Coming of Age with Kids’ Instruments: Talking to the Stars of Brooklyn Brothers Beat the Best

09/12/2012 9:35 AM |

That sounds incredible.
MICHAEL: For a couple of years getting in the way of it, I was trying to rely on so many other people and it sort of clipped my wings a little bit. When I finally did this and with Ryan’s energy, it made me say, screw it. I’m gonna go do this.

In the film, Alex says that New York was the first place where he felt “the energy on the outside matched the energy on the inside.” But in the film, the characters basically flee New York, and the city is viewed as difficult and isolating. As New Yorkers, is that how you have come to view the city?
MICHAEL: I mean, Ryan is really an immigrant New Yorker; I was born and raised there. I taught Ryan a lot about New York. To me, the city has always been a testing ground. It has an energy of its own that sweeps you up, but it also can knock you on your ass. It doesn’t allow you to rest on your world.
RYAN: Yeah, if you want to do something, you’ve really got to want it and you really got to go after it because nothing is handed to you there. It’s a place where Alex kind of… he had to leave in a sense, but for me in particular, New York is where I’ve found who I was and what I wanted for the first time in my whole life—the energy of the city and the pulse of it.

MICHAEL: The people of that city are so eclectic, everyone else sort of arrives there with the same dreams and the same energy. If you do put yourself out there and you go for it, you find like-minded people. Alex and Jim find their crazy chemistry; my character sort of completes Alex. All of the shortcomings that I have, he helps me assimilate to real life, and I sort of drive his character forward. That energy—that lives in New York. Even as eccentric as Jim is, you can find that other energy in your life there, and it’s an amazing place to have that abundance of personality.
RYAN: I mean I wrote pretty much the entire script sitting at a little coffee shop at the corner of Houston and Allen called Sugar Café. I had this idea when I was making Alex and Jim that they were this yin and yang, the two pieces inside of myself and my friends who were artists. I went to acting school and I knew a lot of musicians there as well that were trying to do something. And you have these two sides of you: one that thinks you may have a certain amount of talent but also has open ears for the fucking naysayers whether it’s your family, or your friends who have normal jobs, they’re working their way up the ladder and making a lot of money and have nice places and you feel like a manchild trying to live in your childish dreams. And the other side of that is this kind of fierce side of you that runs blindly into the dark: “I’m going to do it, I don’t care.” But the two sides need each other. You have to have a certain amount of courage.

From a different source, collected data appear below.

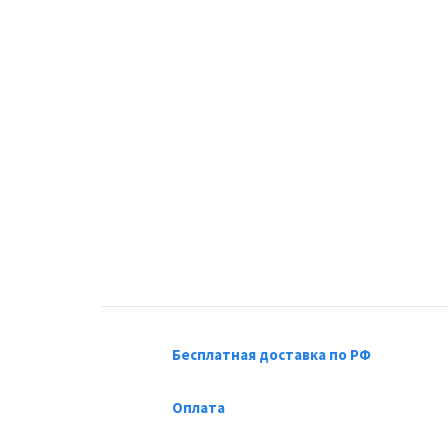
Бесплатная доставка по РФ
Оплата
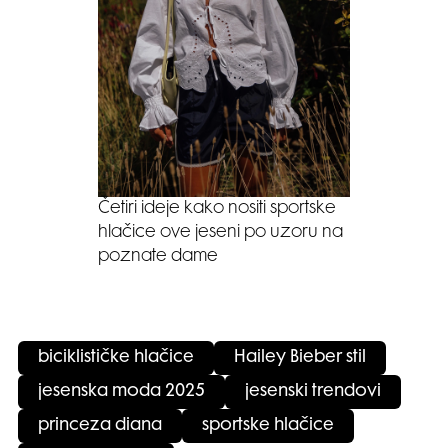
Četiri ideje kako nositi sportske
hlačice ove jeseni po uzoru na
poznate dame
biciklističke hlačice
Hailey Bieber stil
jesenska moda 2025
jesenski trendovi
princeza diana
sportske hlačice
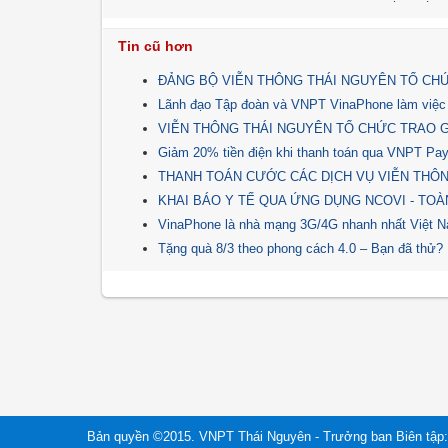
Tin cũ hơn
ĐẢNG BỘ VIỄN THÔNG THÁI NGUYÊN TỔ CHỨC
Lãnh đạo Tập đoàn và VNPT VinaPhone làm việc
VIỄN THÔNG THÁI NGUYÊN TỔ CHỨC TRAO GI
Giảm 20% tiền điện khi thanh toán qua VNPT Pa
THANH TOÁN CƯỚC CÁC DỊCH VỤ VIỄN THÔ
KHAI BÁO Y TẾ QUA ỨNG DỤNG NCOVI - TOÀ
VinaPhone là nhà mạng 3G/4G nhanh nhất Việt 
Tặng quà 8/3 theo phong cách 4.0 – Bạn đã thử?
Bản quyền ©2015. VNPT Thái Nguyên - Trưởng ban Biên tập:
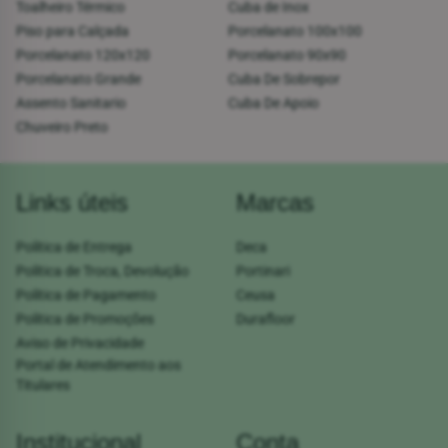
Toalheiro Térmico
Cuba de Inox
Piso para Calçada
Porcelanato 100x100
Porcelanato 120x120
Porcelanato 90x90
Porcelanato Grande
Cuba De Sobrepor
Assento Sanitario
Cuba De Apoio
Chuveiro Preto
Links úteis
Marcas
Política de Entrega
Deca
Política de Troca, Devolução
Portinari
Política de Pagamento
Ceusa
Política de Promoções
Durafloor
Aviso de Privacidade
Portal de Atendimento aos
Titulares
Institucional
Conta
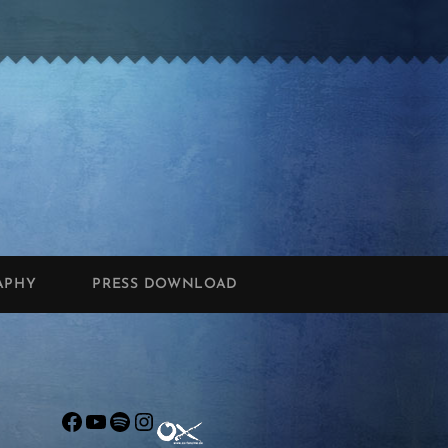
APHY
PRESS DOWNLOAD
Facebook
YouTube
Spotify
Instagram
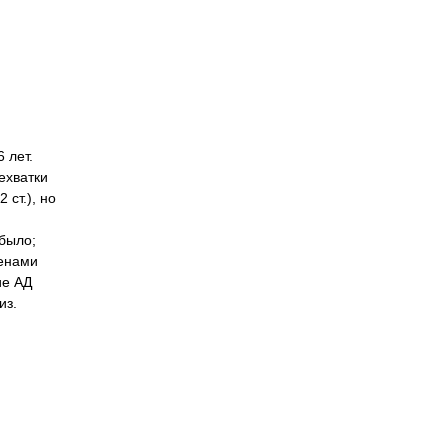
 лет.
ехватки
 ст.), но
было;
менами
ие АД
из.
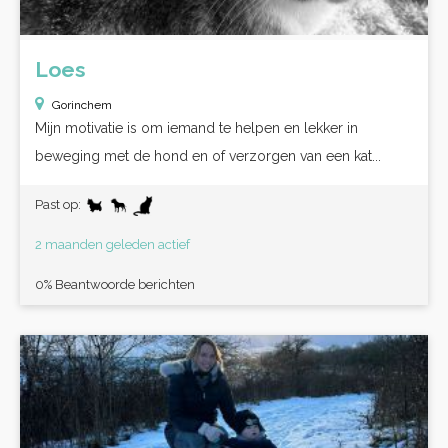
Loes
Gorinchem
Mijn motivatie is om iemand te helpen en lekker in
beweging met de hond en of verzorgen van een kat...
Past op:
2 maanden geleden actief
0% Beantwoorde berichten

One of my favorite parts in the film is the Jimmy Johnson story; I really loved the line “even the craziest bastards need looking after.” Was that taken from a real life experience?
RYAN: I actually am a eunuch now because of a dog I had as a child named Jimmy Johnson. No, I don’t know where that came from. It’s just one of those things you come up with.
MICHAEL: You were sitting around with no penis just thinking, hmm…?

RYAN: But yeah, I love the idea of having something like beyond yourself, bigger than yourself. There’s a certain amount of selflessness that grounds you in a way. I guess I’ve always had people in my life where you don’t agree with everything they say or do, but you need each other in some way.

You’re releasing the music through Rhino Records, and the band is going to be a real life thing. What’s next for the Brooklyn Brothers in that respect?
MICHAEL: We go on tour, man.
RYAN: We start on Monday [the 10th]; it’s crazy.

MICHAEL: We’ve been roaming around Los Angeles right now looking for a melodica. All these electric guitar guys are like, what, dude? Nah man, we don’t have that shit here.
RYAN: Mike calls it a flugle horn, which is not actually what it’s called. So I have to be like, nah, it’s not actually a flugle horn.

MICHAEL: This padded-up dude… I was like, yeah, can I get a kazoo? And he just goes, yeah, they’re in that kids bucket. And I’m like, so, is there any way to amplify this? You know, strap a microphone on this thing for an audience?
RYAN: That guy was not having it.

MICHAEL: He’s like, nah, man, it’s $1.59 for the kazoo—just sign here and get the fuck out.
RYAN: What do you want to do with that kazoo?

MICHAEL: You don’t worry about that buddy.